___ SELECTED EXCERPT

I restored my data to the newly wiped computer from a two-day old backup, and I also took this is an opportunity to clean up a bit. I got rid of some programs I wasn’t really using anymore, threw out some files and bad music, and eventually, felt pretty good about my computing life. My computer was lean, fast, with brand new parts, and I thought I’d recovered from a dead hard drive with no issues. But I never opened the dissertation folder.

Two weeks ago, a colleague asked me for a script I used to create some of the stimuli for my dissertation. Easy, I said. I’ve got that in my “dissertation” folder. I opened the folder, knowing just where it would be, but it contained nothing but a corrupted PDF with comments from my committee. Whether it was lost to the data corruption, lost in a bad restore, or just lost, it was gone. Everything else was gone.

“OK, this is why I have backups.”

I’ve had a number of hard drive failures over my life, so, when it comes to data, I’ve had a hardcore backup schema. At any given moment, I have:

Three small portable backup drives using Apple’s “Time Machine”, which I swap out periodically
A USB hard drive playing “Time Capsule”, attached to my wireless router and automatically backing up using Time Machine every few minutes
Two “cold storage” time machine drives, one at home and one off site, which I only update every once in a while
An offsite internet backup service (Crashplan), keeping copies of deleted files as well as the past versions.

Theoretically speaking, in order to lose all of my data, I would have to experience 6 hard drive failures and lose access to the cloud.

Or, I’d just have to f*** up really badly.

How I f***ed up really badly, Part 1

I didn’t know when the data had disappeared, but it was gone, and I needed to get it back.

Over the next few hours, I went through every one of the backups above, and found that amazingly, each one had failed because of two really poor choices, and one bad stroke of luck.

______

• [EXPLORE THE MATERIAL]
A – In the data-loss story, why does the writer keep such an extensive backup setup? Answer in one to three sentences.
B – Answer these questions about the data-loss story:
(i) How old was the backup the writer restored to the wiped computer?
(ii) What did the writer's colleague ask for?
(iii) What did the dissertation folder hold when the writer opened it?
C – Write a continuation of the data-loss story, starting after its last sentence.

___ INFORMATION PROVIDED

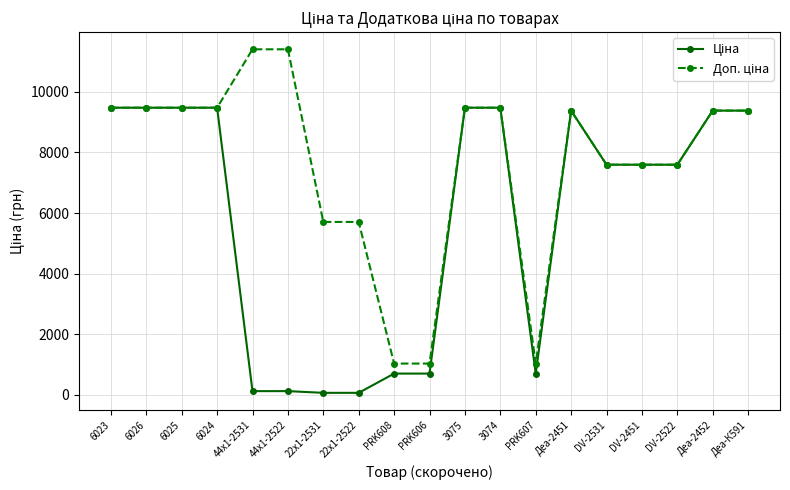

What is the maximum value shown in the chart?

11410.0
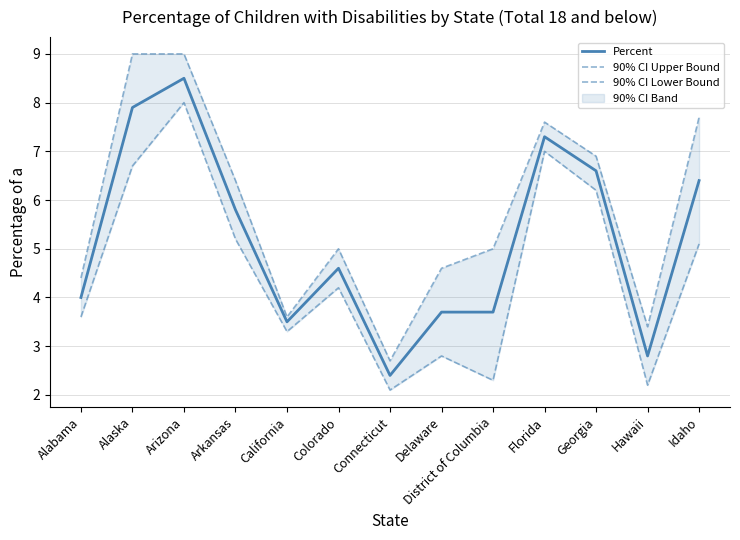

What is the value of the Percent point at the 10th from the left?

7.3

______

• [ANSWERS BY ITEM]
A – The writer has had a number of hard drive failures over the years. Because of that history, the writer keeps a hardcore backup schema for data.

B –
(i) It was two days old.
(ii) The colleague asked for a script the writer used to create some of the stimuli for the dissertation.
(iii) It held only a corrupted PDF with comments from the writer's committee.

C –
Really poor choice #1: I “refreshed” most of my backups when I got my computer back

After the clean install, I was feeling cocky. My computer was clean, decluttered, and running great, and everything looked fine. So, given that my backup drives were already starting to get full with all that old data (“Who needs old data!?”), and I needed to repartition them anyways, I decided to wipe and re-start every single backup drive except my offsite “cold storage” drive. I was confident enough that between Crashplan and the offsite storage, I’d be fine even if there was some missing data, even if there was a problem, and “starting fresh” would be a great idea.

This meant that my oldest backup on any of these drives was June 16th. The day after my “Clean” install. So, on every single drive, instead of 2+ years of backup data, the oldest one had the same corrupted folder as my hard drive.

This choice alone brought my data down from 7 backups, to just two. But that’s fine, two is enough. Unless I f***ed up really badly.

How I f***ed up really badly, Part 2

I’ve used Crashplan for a while now, and liked it a lot. There are reasonable privacy controls, it’s fast, easy, and reliable, and it even saves deleted files for a period you specify. It’s also much more reliable and faster than SpiderOak, my previous solution.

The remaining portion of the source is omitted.